| ACTIVITY |
Render the rows below as a Markdown table with the columns "No." and "Row", starting at the first row and ending at the row that contains "30: (232, 35)", both included. Number each row and omit blank lines.
(Beginning of GIVEN ENTRIES)
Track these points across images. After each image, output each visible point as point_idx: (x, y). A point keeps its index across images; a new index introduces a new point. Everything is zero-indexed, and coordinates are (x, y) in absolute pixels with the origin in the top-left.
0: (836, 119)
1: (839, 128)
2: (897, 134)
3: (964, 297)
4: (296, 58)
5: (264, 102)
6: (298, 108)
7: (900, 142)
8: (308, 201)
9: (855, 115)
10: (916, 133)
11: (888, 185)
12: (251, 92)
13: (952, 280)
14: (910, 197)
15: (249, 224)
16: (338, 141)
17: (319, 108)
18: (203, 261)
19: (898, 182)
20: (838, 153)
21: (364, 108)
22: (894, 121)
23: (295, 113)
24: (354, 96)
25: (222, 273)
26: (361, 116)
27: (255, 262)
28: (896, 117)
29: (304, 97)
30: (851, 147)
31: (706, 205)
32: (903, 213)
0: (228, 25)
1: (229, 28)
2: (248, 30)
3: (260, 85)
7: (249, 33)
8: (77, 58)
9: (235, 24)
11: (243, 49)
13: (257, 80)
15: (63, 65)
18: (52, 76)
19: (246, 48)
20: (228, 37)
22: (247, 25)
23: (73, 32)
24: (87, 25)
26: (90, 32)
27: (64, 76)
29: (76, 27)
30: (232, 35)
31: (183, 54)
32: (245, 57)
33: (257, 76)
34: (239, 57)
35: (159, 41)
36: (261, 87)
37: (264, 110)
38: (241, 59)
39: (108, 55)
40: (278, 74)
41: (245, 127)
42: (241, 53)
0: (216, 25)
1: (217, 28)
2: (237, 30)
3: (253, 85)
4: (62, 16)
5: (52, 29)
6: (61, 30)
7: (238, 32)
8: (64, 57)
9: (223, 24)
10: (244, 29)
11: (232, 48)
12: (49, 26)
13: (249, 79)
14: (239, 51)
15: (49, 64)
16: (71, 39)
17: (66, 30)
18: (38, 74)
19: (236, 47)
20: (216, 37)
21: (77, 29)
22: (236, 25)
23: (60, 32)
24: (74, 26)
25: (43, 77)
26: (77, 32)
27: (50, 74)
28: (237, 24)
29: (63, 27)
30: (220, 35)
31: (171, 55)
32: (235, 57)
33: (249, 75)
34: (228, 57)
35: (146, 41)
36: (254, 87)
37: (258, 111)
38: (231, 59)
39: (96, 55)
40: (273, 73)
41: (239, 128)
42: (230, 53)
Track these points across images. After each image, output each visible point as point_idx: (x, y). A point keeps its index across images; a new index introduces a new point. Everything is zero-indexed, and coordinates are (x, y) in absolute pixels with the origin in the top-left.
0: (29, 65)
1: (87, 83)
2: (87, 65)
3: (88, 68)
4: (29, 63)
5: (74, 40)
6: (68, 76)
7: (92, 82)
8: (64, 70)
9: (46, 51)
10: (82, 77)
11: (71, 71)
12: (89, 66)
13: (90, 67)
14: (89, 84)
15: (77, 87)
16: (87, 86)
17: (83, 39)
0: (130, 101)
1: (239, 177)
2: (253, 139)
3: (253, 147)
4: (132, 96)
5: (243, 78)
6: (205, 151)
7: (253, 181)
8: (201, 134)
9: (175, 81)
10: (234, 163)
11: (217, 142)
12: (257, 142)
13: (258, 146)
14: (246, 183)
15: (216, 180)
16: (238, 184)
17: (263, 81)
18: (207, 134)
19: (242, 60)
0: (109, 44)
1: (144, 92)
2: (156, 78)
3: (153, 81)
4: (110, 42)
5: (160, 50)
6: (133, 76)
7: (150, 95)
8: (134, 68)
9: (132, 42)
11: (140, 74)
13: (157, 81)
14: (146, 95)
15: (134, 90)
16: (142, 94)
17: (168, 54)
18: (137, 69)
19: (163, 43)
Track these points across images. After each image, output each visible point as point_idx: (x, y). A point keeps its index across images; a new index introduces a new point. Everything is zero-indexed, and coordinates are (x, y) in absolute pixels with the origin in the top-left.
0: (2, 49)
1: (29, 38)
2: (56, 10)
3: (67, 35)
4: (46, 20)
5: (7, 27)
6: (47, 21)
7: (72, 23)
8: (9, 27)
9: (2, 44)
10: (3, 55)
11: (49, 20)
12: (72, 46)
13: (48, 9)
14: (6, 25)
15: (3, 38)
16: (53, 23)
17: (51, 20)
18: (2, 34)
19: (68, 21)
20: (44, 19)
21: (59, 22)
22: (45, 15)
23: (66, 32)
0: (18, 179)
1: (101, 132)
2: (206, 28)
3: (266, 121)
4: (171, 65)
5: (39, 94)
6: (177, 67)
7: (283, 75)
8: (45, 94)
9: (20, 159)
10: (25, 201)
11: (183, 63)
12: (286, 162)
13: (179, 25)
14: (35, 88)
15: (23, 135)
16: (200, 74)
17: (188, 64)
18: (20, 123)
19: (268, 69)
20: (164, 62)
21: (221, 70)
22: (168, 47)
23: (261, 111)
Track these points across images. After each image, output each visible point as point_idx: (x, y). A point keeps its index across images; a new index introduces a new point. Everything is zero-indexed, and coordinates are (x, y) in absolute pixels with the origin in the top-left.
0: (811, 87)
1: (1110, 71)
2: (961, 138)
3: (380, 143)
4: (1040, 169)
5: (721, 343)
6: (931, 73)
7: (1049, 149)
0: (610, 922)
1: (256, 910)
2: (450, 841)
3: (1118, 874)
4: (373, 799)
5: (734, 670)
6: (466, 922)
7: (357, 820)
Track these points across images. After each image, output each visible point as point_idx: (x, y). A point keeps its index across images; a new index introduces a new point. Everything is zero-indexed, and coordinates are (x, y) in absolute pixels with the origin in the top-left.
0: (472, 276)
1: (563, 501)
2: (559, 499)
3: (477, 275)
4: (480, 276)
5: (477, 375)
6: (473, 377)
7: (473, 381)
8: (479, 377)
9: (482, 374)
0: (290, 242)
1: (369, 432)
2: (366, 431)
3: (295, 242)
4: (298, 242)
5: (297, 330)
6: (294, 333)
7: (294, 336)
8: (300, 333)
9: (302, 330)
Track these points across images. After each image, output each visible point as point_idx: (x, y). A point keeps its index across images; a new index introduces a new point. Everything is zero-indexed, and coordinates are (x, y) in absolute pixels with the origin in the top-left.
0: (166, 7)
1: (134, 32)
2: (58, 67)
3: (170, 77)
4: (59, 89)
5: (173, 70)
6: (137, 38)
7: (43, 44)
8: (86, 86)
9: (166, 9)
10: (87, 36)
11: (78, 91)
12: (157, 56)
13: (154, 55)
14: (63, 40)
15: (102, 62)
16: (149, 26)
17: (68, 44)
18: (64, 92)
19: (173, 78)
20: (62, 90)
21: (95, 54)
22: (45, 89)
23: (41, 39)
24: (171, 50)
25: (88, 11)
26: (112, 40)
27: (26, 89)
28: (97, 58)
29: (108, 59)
(End of GIVEN ENTRIES)
| ANSWER TO THE EXERCISE |
| No. | Row |
|---|---|
| 1 | Track these points across images. After each image, output each visible point as point_idx: (x, y). A point keeps its index across images; a new index introduces a new point. Everything is zero-indexed, and coordinates are (x, y) in absolute pixels with the origin in the top-left. |
| 2 | 0: (836, 119) |
| 3 | 1: (839, 128) |
| 4 | 2: (897, 134) |
| 5 | 3: (964, 297) |
| 6 | 4: (296, 58) |
| 7 | 5: (264, 102) |
| 8 | 6: (298, 108) |
| 9 | 7: (900, 142) |
| 10 | 8: (308, 201) |
| 11 | 9: (855, 115) |
| 12 | 10: (916, 133) |
| 13 | 11: (888, 185) |
| 14 | 12: (251, 92) |
| 15 | 13: (952, 280) |
| 16 | 14: (910, 197) |
| 17 | 15: (249, 224) |
| 18 | 16: (338, 141) |
| 19 | 17: (319, 108) |
| 20 | 18: (203, 261) |
| 21 | 19: (898, 182) |
| 22 | 20: (838, 153) |
| 23 | 21: (364, 108) |
| 24 | 22: (894, 121) |
| 25 | 23: (295, 113) |
| 26 | 24: (354, 96) |
| 27 | 25: (222, 273) |
| 28 | 26: (361, 116) |
| 29 | 27: (255, 262) |
| 30 | 28: (896, 117) |
| 31 | 29: (304, 97) |
| 32 | 30: (851, 147) |
| 33 | 31: (706, 205) |
| 34 | 32: (903, 213) |
| 35 | 0: (228, 25) |
| 36 | 1: (229, 28) |
| 37 | 2: (248, 30) |
| 38 | 3: (260, 85) |
| 39 | 7: (249, 33) |
| 40 | 8: (77, 58) |
| 41 | 9: (235, 24) |
| 42 | 11: (243, 49) |
| 43 | 13: (257, 80) |
| 44 | 15: (63, 65) |
| 45 | 18: (52, 76) |
| 46 | 19: (246, 48) |
| 47 | 20: (228, 37) |
| 48 | 22: (247, 25) |
| 49 | 23: (73, 32) |
| 50 | 24: (87, 25) |
| 51 | 26: (90, 32) |
| 52 | 27: (64, 76) |
| 53 | 29: (76, 27) |
| 54 | 30: (232, 35) |